Source texts of formatted documents:

——————————

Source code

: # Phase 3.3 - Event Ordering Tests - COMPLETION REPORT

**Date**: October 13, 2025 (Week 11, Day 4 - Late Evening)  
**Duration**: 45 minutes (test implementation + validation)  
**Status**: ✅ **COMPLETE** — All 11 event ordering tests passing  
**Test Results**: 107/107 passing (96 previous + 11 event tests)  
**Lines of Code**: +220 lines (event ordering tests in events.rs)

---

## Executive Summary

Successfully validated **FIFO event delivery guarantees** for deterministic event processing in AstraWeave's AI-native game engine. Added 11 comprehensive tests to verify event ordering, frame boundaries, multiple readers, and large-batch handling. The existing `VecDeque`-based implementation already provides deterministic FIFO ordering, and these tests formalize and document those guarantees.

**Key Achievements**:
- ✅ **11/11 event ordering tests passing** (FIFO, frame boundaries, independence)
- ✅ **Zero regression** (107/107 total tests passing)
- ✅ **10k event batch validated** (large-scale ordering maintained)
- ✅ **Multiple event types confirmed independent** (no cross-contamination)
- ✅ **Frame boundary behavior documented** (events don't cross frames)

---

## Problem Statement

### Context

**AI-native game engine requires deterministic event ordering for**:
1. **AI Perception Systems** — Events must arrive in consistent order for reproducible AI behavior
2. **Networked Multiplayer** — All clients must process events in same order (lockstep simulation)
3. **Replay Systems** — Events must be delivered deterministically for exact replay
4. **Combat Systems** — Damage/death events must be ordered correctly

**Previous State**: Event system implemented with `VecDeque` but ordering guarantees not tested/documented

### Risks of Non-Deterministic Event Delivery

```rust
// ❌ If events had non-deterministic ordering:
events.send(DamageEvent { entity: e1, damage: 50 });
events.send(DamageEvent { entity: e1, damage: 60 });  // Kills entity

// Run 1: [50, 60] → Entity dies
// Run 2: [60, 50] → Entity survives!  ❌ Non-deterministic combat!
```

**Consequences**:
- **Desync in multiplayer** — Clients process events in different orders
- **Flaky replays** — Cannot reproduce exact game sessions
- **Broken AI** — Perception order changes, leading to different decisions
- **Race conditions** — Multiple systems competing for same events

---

——————————

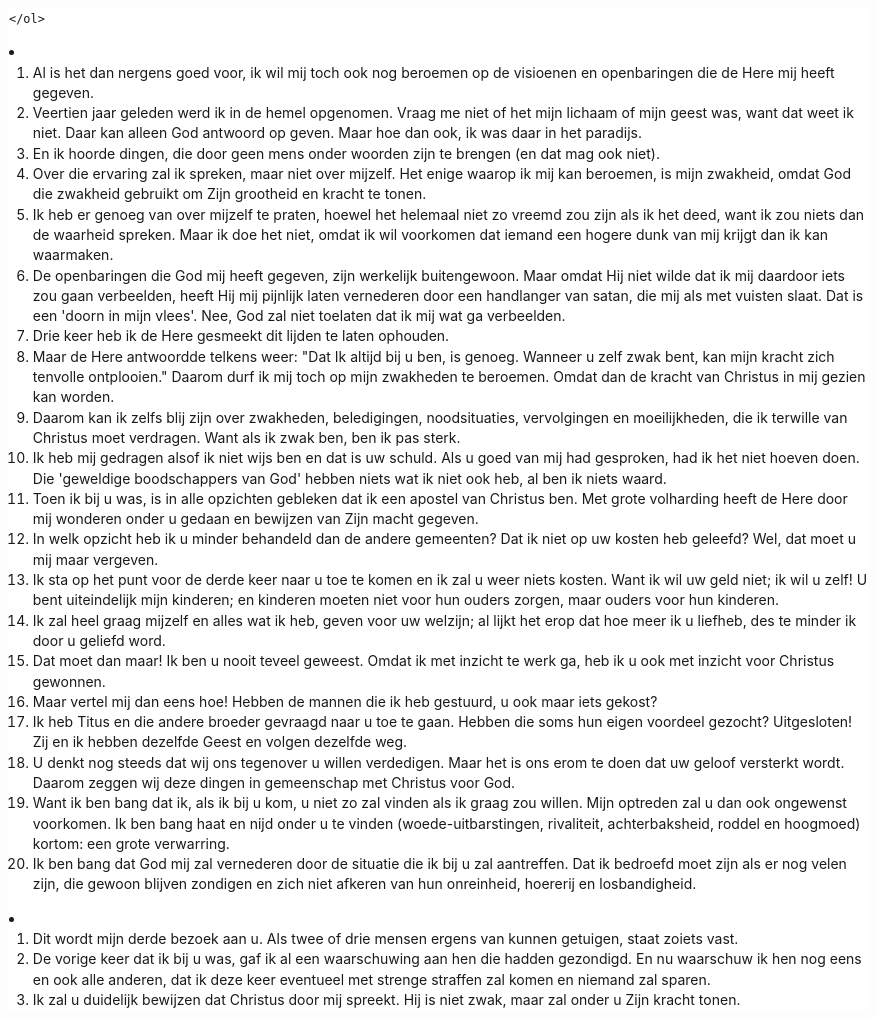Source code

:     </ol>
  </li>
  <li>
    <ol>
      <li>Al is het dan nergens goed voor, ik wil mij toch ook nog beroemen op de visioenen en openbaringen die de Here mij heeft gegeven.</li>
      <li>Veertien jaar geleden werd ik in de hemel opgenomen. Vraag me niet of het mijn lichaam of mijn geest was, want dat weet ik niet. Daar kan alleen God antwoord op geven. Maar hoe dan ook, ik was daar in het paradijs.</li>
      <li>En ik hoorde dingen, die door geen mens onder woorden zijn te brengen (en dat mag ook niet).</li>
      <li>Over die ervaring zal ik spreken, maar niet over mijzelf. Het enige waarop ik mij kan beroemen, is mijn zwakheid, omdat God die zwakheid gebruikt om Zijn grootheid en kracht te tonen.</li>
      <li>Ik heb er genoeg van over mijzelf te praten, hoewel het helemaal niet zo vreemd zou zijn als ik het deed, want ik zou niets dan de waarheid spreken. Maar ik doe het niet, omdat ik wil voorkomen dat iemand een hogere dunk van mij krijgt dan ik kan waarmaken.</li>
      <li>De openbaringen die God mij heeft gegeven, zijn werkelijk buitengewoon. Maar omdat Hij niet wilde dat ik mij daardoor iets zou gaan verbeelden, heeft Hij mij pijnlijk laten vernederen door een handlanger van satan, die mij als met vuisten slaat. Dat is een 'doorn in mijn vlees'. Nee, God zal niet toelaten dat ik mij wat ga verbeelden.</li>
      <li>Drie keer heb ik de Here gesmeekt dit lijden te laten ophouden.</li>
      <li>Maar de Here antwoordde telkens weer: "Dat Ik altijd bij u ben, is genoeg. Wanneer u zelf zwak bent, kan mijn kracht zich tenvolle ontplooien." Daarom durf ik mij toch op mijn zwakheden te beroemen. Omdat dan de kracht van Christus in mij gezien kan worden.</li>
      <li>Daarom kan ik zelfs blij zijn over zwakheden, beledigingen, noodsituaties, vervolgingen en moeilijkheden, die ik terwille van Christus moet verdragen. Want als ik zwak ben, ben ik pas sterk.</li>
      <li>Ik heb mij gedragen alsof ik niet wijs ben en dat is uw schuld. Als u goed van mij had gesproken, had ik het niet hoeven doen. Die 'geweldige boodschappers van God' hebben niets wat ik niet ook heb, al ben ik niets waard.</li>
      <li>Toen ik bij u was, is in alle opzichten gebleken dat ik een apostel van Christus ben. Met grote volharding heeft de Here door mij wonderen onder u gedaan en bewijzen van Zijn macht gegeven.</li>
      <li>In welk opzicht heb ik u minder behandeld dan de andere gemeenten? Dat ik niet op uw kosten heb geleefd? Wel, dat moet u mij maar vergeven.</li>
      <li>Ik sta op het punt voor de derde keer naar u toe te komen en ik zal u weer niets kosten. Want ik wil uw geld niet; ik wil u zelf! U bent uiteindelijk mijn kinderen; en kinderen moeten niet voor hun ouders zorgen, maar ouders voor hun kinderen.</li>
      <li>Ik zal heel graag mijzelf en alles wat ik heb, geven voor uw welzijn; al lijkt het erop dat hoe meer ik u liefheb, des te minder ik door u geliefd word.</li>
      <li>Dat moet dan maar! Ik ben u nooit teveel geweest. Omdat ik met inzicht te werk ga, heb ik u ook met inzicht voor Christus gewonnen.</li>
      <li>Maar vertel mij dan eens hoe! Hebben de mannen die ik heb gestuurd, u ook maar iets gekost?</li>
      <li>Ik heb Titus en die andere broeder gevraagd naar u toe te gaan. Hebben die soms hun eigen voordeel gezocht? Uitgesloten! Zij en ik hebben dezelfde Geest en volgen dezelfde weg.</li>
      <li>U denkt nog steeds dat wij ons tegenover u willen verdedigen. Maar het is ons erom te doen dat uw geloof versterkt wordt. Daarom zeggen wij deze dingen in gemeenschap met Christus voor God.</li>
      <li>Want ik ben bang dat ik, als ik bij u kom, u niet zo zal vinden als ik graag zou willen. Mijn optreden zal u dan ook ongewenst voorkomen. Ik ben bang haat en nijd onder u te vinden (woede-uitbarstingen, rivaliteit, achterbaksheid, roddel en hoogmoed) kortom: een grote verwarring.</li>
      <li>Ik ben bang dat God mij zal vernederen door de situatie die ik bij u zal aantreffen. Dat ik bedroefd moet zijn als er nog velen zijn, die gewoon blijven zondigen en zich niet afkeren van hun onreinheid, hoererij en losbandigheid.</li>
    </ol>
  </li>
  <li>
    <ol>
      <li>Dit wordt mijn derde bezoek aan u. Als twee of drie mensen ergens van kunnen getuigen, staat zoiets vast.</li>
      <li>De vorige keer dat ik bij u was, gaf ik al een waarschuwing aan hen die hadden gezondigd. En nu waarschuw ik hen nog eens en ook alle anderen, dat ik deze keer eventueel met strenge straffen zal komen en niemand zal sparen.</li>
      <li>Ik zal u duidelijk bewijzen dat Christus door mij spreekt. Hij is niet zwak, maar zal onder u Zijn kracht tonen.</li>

——————————

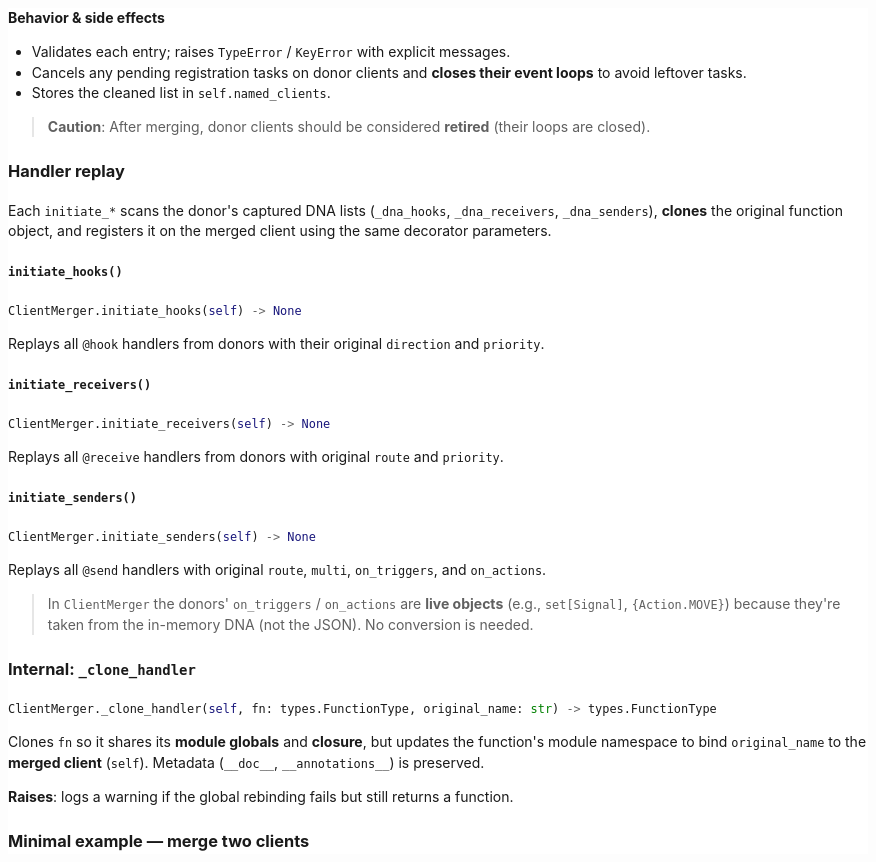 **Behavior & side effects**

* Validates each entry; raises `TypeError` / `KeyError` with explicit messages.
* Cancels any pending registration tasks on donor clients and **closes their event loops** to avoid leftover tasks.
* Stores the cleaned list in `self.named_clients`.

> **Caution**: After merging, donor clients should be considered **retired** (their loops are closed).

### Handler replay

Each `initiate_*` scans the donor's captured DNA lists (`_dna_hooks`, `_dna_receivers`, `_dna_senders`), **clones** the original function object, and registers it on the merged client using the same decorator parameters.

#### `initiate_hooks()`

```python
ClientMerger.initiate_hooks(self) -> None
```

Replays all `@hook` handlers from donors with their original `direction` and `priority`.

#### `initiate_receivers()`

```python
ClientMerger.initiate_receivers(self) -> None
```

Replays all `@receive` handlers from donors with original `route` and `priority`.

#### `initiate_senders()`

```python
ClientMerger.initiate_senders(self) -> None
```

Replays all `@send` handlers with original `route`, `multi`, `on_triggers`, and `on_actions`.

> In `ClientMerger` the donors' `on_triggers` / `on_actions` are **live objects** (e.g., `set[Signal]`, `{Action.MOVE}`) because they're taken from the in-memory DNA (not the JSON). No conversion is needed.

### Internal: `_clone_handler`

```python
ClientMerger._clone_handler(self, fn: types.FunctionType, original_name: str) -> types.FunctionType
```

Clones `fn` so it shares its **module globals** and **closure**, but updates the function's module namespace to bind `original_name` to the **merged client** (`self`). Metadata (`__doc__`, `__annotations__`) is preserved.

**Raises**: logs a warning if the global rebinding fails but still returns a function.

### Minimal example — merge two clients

——————————

## Task brief
Wherever a line holds the word "different", copy that line out of the entries above.

## Solution to this problem
- **Desync in multiplayer** — Clients process events in different orders
- **Broken AI** — Perception order changes, leading to different decisions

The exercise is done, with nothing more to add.